AVION
Par: (pas credité)
Comme la langue est hasardeuse, et comme c'est là son charme : en
ce qui concerne les objets volants, une racine nous tendait les
bras : "air" (le plus lourd que l'air). C'est une autre qu'on a
choisie : "avis" = oiseau en latin - les hommes volent sur de
grands oiseaux.
Pourtant, la racine "air" était bien partie. Rousseau parle de
navigation "aérienne", puis, au début du 19ème siècle, cette
famille inspire les sectaires du ballon : aérostat (= ballon),
aéronef (qui peut naviguer), aéronaute, aéronautique, qui nous
est resté : l'industrie aéronautique.
Seconde moitié du 19ème siècle, aéroplane (= qui se soutient grâce à
ses plans, i.e. ses ailes). Ce mot fait un début de carrière
très honorable et pousse même la notoriété jusqu'à l'apocope :
"aéro", qui aurait pu rester, comme auto, métro, moto, etc.,
toutes les abréviations en "o" qui nous transportent.
Quelques rejetons sont encore, d'ailleurs, de solides gaillards :
aéroclub, aéroport, aérospatial... Mais les faits sont là, "aéro"

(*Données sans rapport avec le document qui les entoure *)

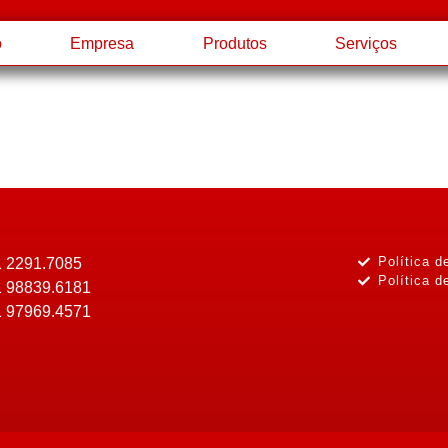
o
Empresa
Produtos
Serviços
Política d
1 2291.7085
Política d
1 98839.6181
1 97969.4571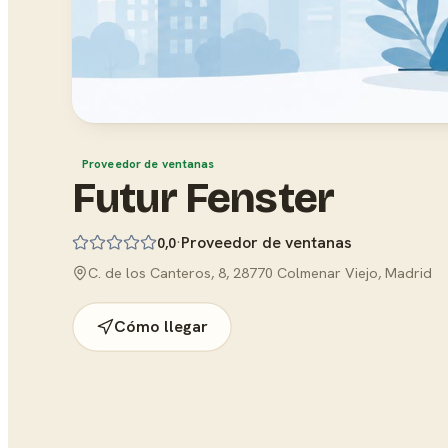
Proveedor de ventanas
Futur Fenster
·
Proveedor de ventanas
0,0
C. de los Canteros, 8, 28770 Colmenar Viejo, Madrid
Cómo llegar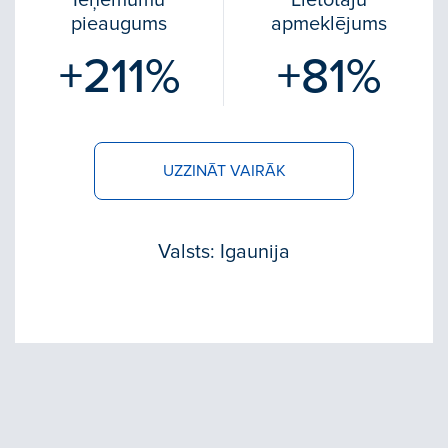
Ieņēmumu
Lietotāju
pieaugums
apmeklējums
+211%
+81%
UZZINĀT VAIRĀK
Valsts: Igaunija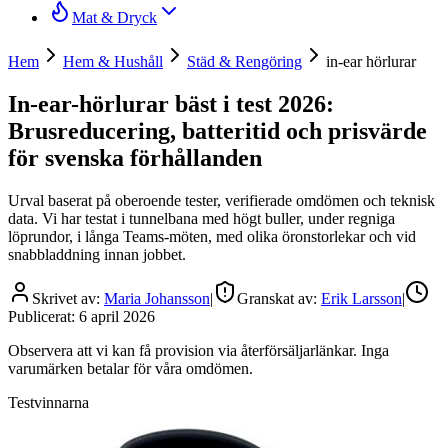
Mat & Dryck
Hem
Hem & Hushåll
Städ & Rengöring
in-ear hörlurar
In-ear-hörlurar bäst i test 2026:
Brusreducering, batteritid och prisvärde
för svenska förhållanden
Urval baserat på oberoende tester, verifierade omdömen och teknisk
data. Vi har testat i tunnelbana med högt buller, under regniga
löprundor, i långa Teams-möten, med olika öronstorlekar och vid
snabbladdning innan jobbet.
Skrivet av:
Maria Johansson
|
Granskat av:
Erik Larsson
|
Publicerat:
6 april 2026
Observera att vi kan få provision via återförsäljarlänkar. Inga
varumärken betalar för våra omdömen.
Testvinnarna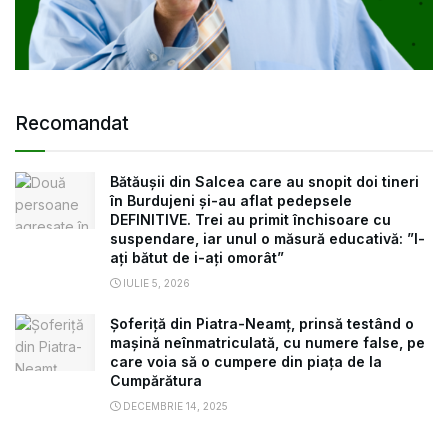
Recomandat
Bătăușii din Salcea care au snopit doi tineri
în Burdujeni și-au aflat pedepsele
DEFINITIVE. Trei au primit închisoare cu
suspendare, iar unul o măsură educativă: ”l-
ați bătut de i-ați omorât”
IULIE 5, 2026
Șoferiță din Piatra-Neamț, prinsă testând o
mașină neînmatriculată, cu numere false, pe
care voia să o cumpere din piața de la
Cumpărătura
DECEMBRIE 14, 2025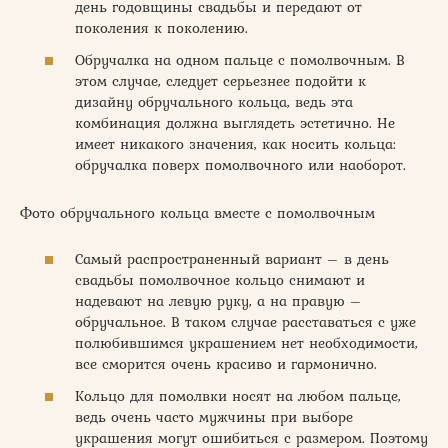
день годовщины свадьбы и передают от
поколения к поколению.
Обручалка на одном пальце с помолвочным. В
этом случае, следует серьезнее подойти к
дизайну обручального кольца, ведь эта
комбинация должна выглядеть эстетично. Не
имеет никакого значения, как носить кольца:
обручалка поверх помолвочного или наоборот.
Фото обручального кольца вместе с помолвочным
Самый распространенный вариант – в день
свадьбы помолвочное кольцо снимают и
надевают на левую руку, а на правую –
обручальное. В таком случае расставаться с уже
полюбившимся украшением нет необходимости,
все сморится очень красиво и гармонично.
Кольцо для помолвки носят на любом пальце,
ведь очень часто мужчины при выборе
украшения могут ошибиться с размером. Поэтому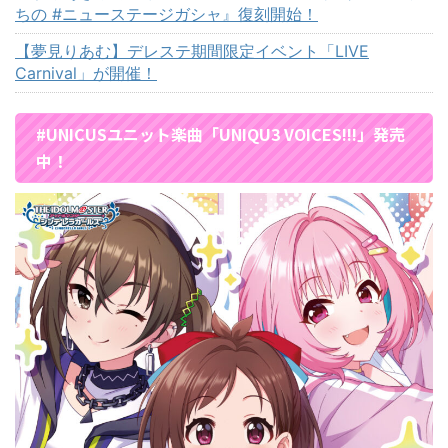
ちの #ニューステージガシャ』復刻開始！
【夢見りあむ】デレステ期間限定イベント「LIVE
Carnival」が開催！
#UNICUSユニット楽曲「UNIQU3 VOICES!!!」発売
中！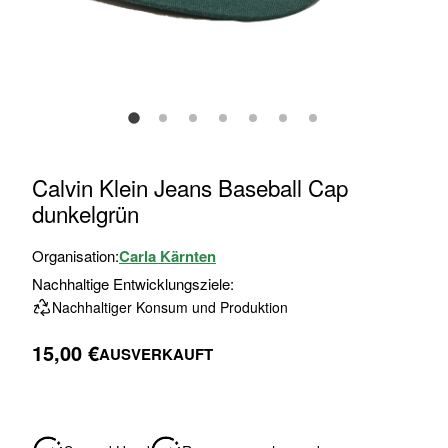
Zum
Calvin Klein Jeans Baseball Cap
Anfang
dunkelgrün
der
Bildgalerie
Organisation:
Carla Kärnten
springen
Nachhaltige Entwicklungsziele:
Nachhaltiger Konsum und Produktion
15,00 €
AUSVERKAUFT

a vécu, bousculé par "l'avion".
D'où nous vient-il celui-là ?
Joseph de la Laudelle et Penton d'Amicourt, inventifs olibrius
qui, un soir de déraison indolente créèrent une série de mots
tirés du latin "avis" : avier, aviateur et aviation (1863) (ils
créèrent aussi le mot hélicoptère), anticipant par les mots sur
les choses.
Sur les traces de leurs pas, Clément ADER, l'aérien, en 1875,
construit et nomme du même mouvement "l'avion". Nom propre,
d'abord, qu'il donne à ses modèles : Avion I, II, III...
40 ans plus tard, pendant la guerre 14, le nom se répand à tire
d'aile et supplante aéroplane.
Des dérivés ? Oui, il y en a quelques-uns : avion-cargo,
avion-taxi, hydravion...
Et aussi "avionneur" : constructeur d'avions (industriel qui
construit des avions), mots qui semblaient désuets et qu'on a vu,
par exemple, refleurir partout à la mort de Marcel Dassault.
En tout cas, avion tient bon, par exemple, face à des anglicismes
: "jet" par exemple (= avion à réaction, = à turbine) qui a eu un
certain succès dans les années 60, quand cette technique s'est
répandue.
Mais on ne nomme spécifiquement que l'exception.
Lorsque les "jets", les avions à réaction, sont devenus la norme,
on a cessé de les appeler des jets. On dit des avions, tout
simplement. Et maintenant, c'est lorsqu'ils ne sont pas équipés de
turbo-réacteurs qu'on peut préciser : avions à hélices (pour les
petits avions de tourisme, ou certains avions militaires
particuliers).
De l'argot, du familier ? Pas tellement.
"Zinc" est resté d'un emploi limité (pour les connaisseurs, les
vrais amateurs, ceux qui pilotent).
"Coucou", familier également, renvoie à une machine antique et
petite.
A noter que le mot technico-bureaucratique est un terme très vague
: "appareil".
Sans ça, on utilise des termes qui évoquent leur longueur de vol :
long courrier, moyen courrier (moyen de transporter les dépêches),
ou leur capacité : gros porteur, moyen porteur, petit porteur.